Apache Ranger provides centralized permission management for EMR Serverless Spark. With the Ranger plug-in integrated into Kyuubi Gateway, you can enforce fine-grained access control on databases, tables, and columns through Spark SQL.
Precautions
Ranger is primarily responsible for authentication services. User identity verification requires authentication services such as LDAP. See Configure and enable LDAP authentication for Kyuubi Gateway for setup instructions.
Prerequisites
Before you begin, ensure that you have:
A Kyuubi Gateway. See Manage Kyuubi Gateway to create one.
An Apache Ranger Admin server that is running and reachable from your network.
One of the following engine versions (recommended):
esr-4.x: esr-4.3.0 or later
esr-3.x: esr-3.3.0 or later
esr-2.x: esr-2.7.0 or later
Step 1: Prepare the network
Configure network connectivity between EMR Serverless Spark and your virtual private cloud (VPC) so the Ranger plug-in can reach Ranger Admin and retrieve policies. See Network connectivity between EMR Serverless Spark and other VPCs.

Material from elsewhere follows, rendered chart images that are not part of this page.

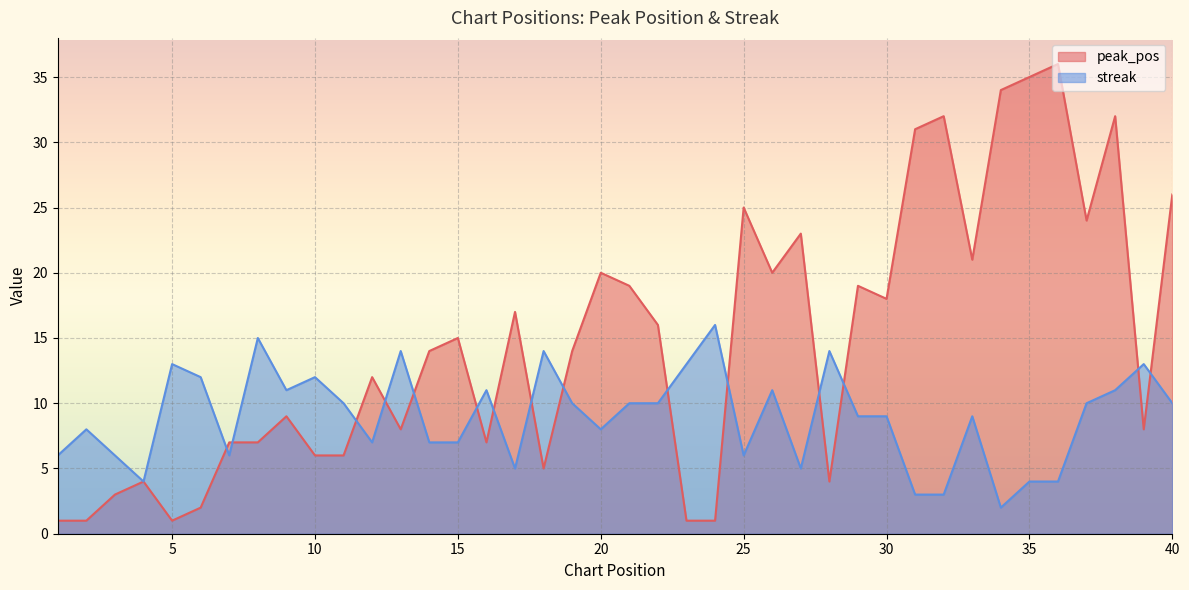

How many interior local peaks does the streak series have?

12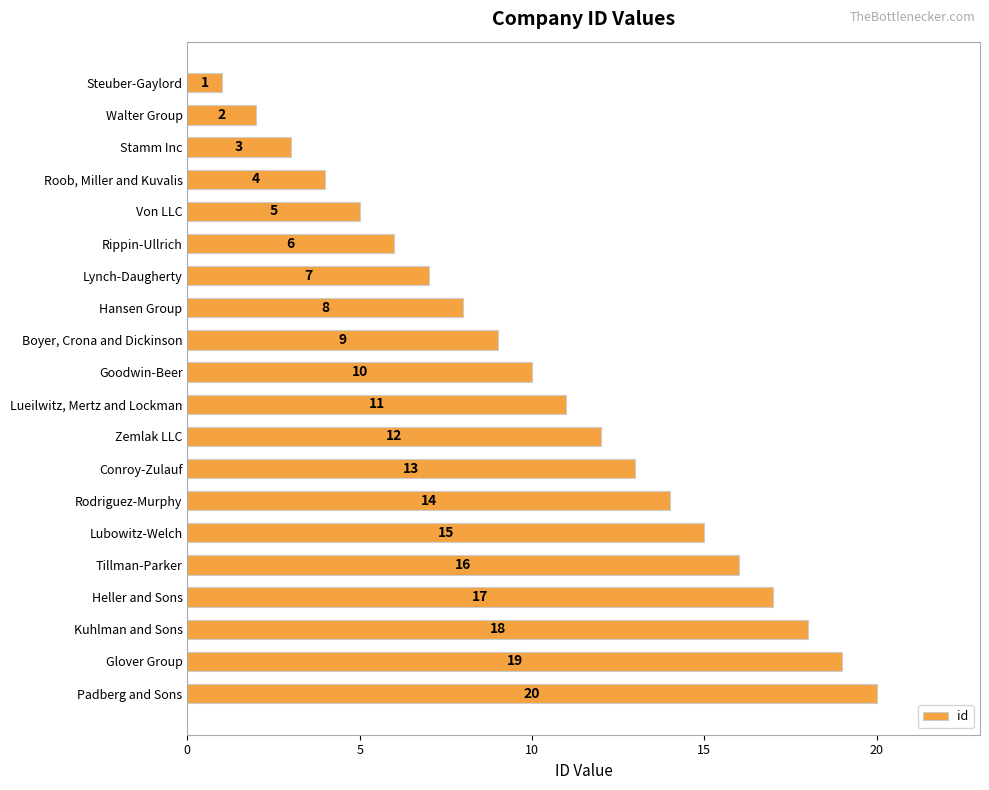

What is the difference between the maximum and minimum values?

19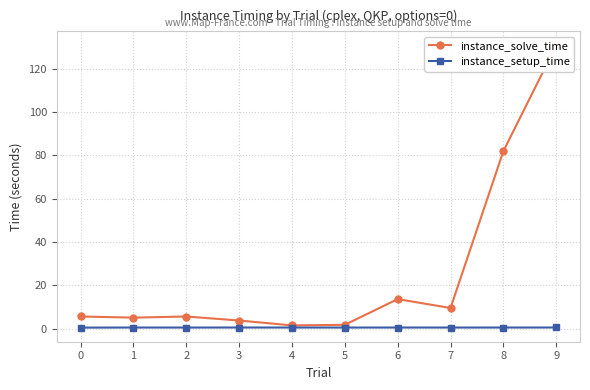

Reading left to right, list all the values displayed in this chart.

instance_solve_time: 5.6	5.1	5.6	3.7	1.5	1.8	13.6	9.5	81.9	130.7
instance_setup_time: 0.5	0.5	0.5	0.5	0.5	0.5	0.5	0.5	0.5	0.5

Step 2: Configure the Ranger plug-in
Stop Kyuubi Gateway before making changes. Then, in the Kyuubi Gateway configuration, select your connection from the Network Connection drop-down list and add the following parameters to Spark Configuration:
spark.ranger.plugin.enabled true
spark.emr.serverless.user.defined.jars /opt/ranger/ranger-spark.jar
ranger.plugin.spark.policy.rest.url http://<ranger_admin_ip>:<ranger_admin_port>| Parameter | Description |
|---|---|
spark.ranger.plugin.enabled | Set to true to enable Ranger authentication. |
spark.emr.serverless.user.defined.jars | Path to the custom JAR file. Set to /opt/ranger/ranger-spark.jar to use the built-in Ranger plug-in in Serverless Spark. |
ranger.plugin.spark.policy.rest.url | Address of the Ranger Admin service, in the format http://<ranger_admin_ip>:<ranger_admin_port>. Replace <ranger_admin_ip> with the private IP address and <ranger_admin_port> with the port of your Ranger Admin service. For an EMR on ECS cluster, use the master node's private IP address and port 6080. |
After saving, restart Kyuubi Gateway to apply the changes.
Step 3: (Optional) Configure Ranger Audit
Ranger Audit is disabled by default in Serverless Spark. To enable it, add audit parameters to Spark Configuration.

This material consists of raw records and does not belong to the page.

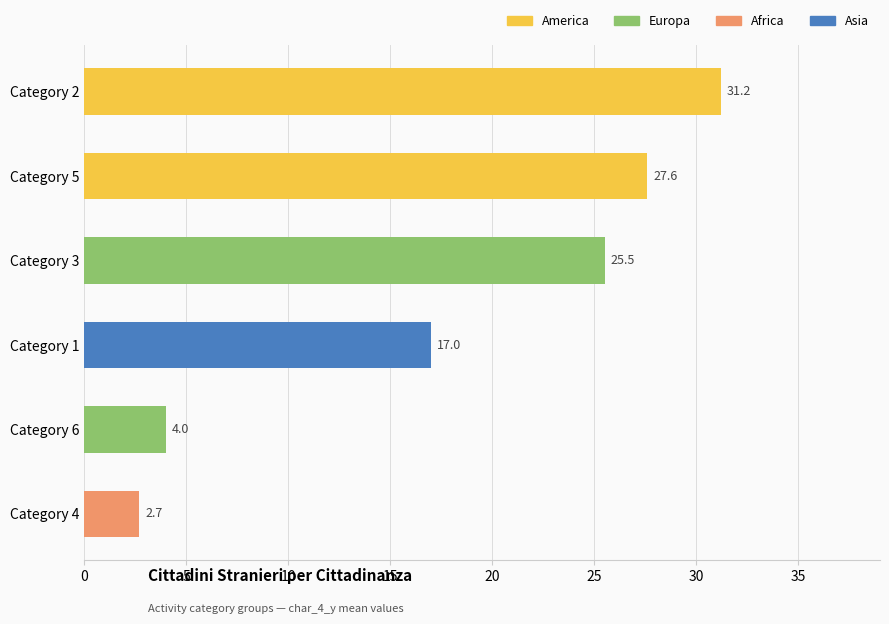

List the labels in order of value, largest first.

Category 2, Category 5, Category 3, Category 1, Category 6, Category 4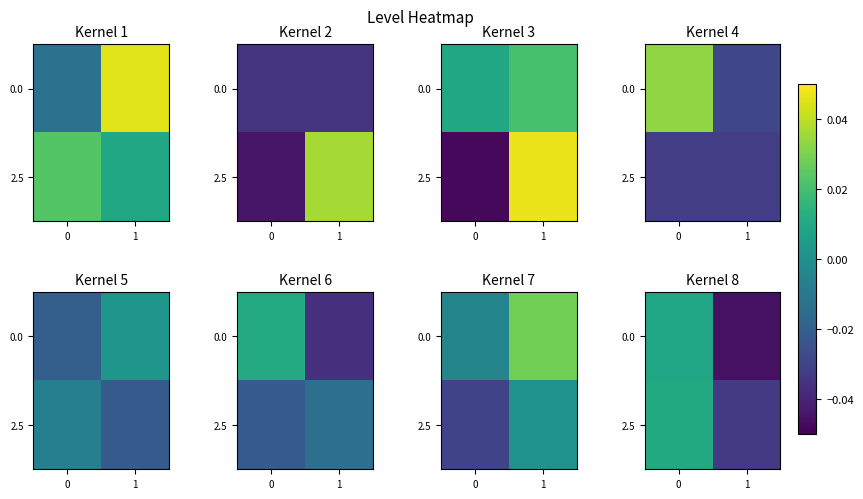

What is the difference between the maximum and minimum values in the 0.0 series?

0.1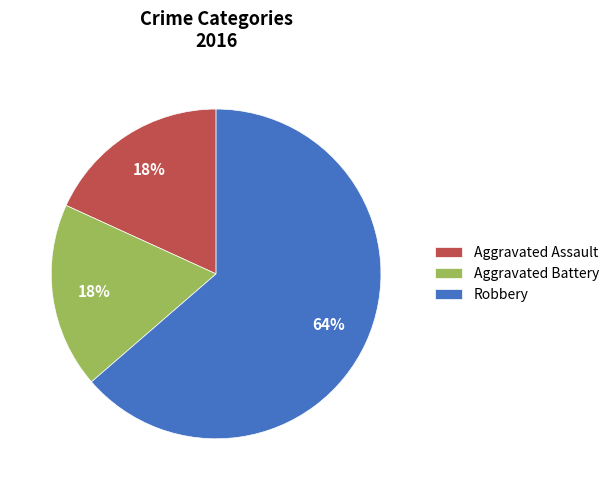

How many segments does this pie chart have?

3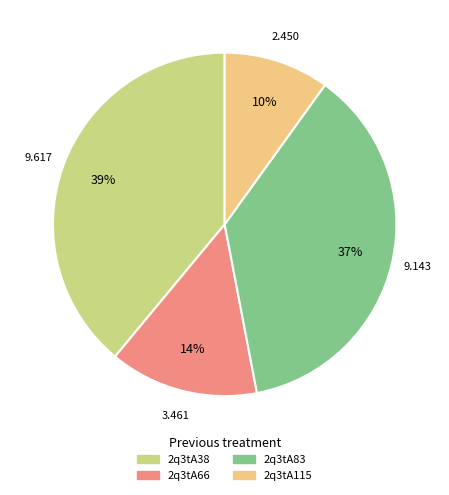

Is it true that 2q3tA83 is 37% of the pie?

True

The following example configures audit storage in Apache Solr:
xasecure.audit.is.enabled true
xasecure.audit.destination.solr true
xasecure.audit.destination.solr.urls http://<solr_ip>:<solr_port>/solr/ranger_audits
xasecure.audit.destination.solr.user <user>
xasecure.audit.destination.solr.password <password>| Parameter | Description |
|---|---|
xasecure.audit.is.enabled | Set to true to enable Ranger Audit. |
xasecure.audit.destination.solr | Set to true to store audit data in Solr. |
xasecure.audit.destination.solr.urls | URL of the Solr service. Replace <solr_ip> and <solr_port> with your Solr instance details. |
xasecure.audit.destination.solr.user | Solr username. Required only if Basic authentication is enabled on the Solr service. |
xasecure.audit.destination.solr.password | Solr password. Required only if Basic authentication is enabled on the Solr service. |
If you are connecting to Ranger in an EMR on ECS cluster, find the values for xasecure.audit.destination.solr.urls, xasecure.audit.destination.solr.user, and xasecure.audit.destination.solr.password in the ranger-spark-audit.xml configuration file of the Ranger-plugin service.

After submitting a task on EMR Serverless Spark, open the Ranger UI and check the Access tab under Ranger Audit to view user access records. See Access the web UIs of open source components from the console.
Audit records are visible in the Ranger UI only when Solr is used for storage. Hadoop Distributed File System (HDFS) and other storage backends do not support browsing through the Ranger UI.

Step 4: Test the configuration
Use Spark Beeline to connect to Kyuubi Gateway and verify that Ranger policies are enforced. For connection options, see Connect to Kyuubi Gateway. Attempting to access a database, table, or column that the current user is not permitted to access returns a Permission denied error.
Ranger grants all users permission to switch and create databases by default. Database and table owners also have full permissions on resources they created. To get accurate test results, verify that User B cannot access resources created by User A, rather than testing a user's access to their own resources.
If Ranger Admin is misconfigured, SQL statements may execute without errors while policies are silently not enforced. If behavior is unexpected, confirm that Ranger Admin is reachable and that the
ranger.plugin.spark.policy.rest.urlvalue is correct.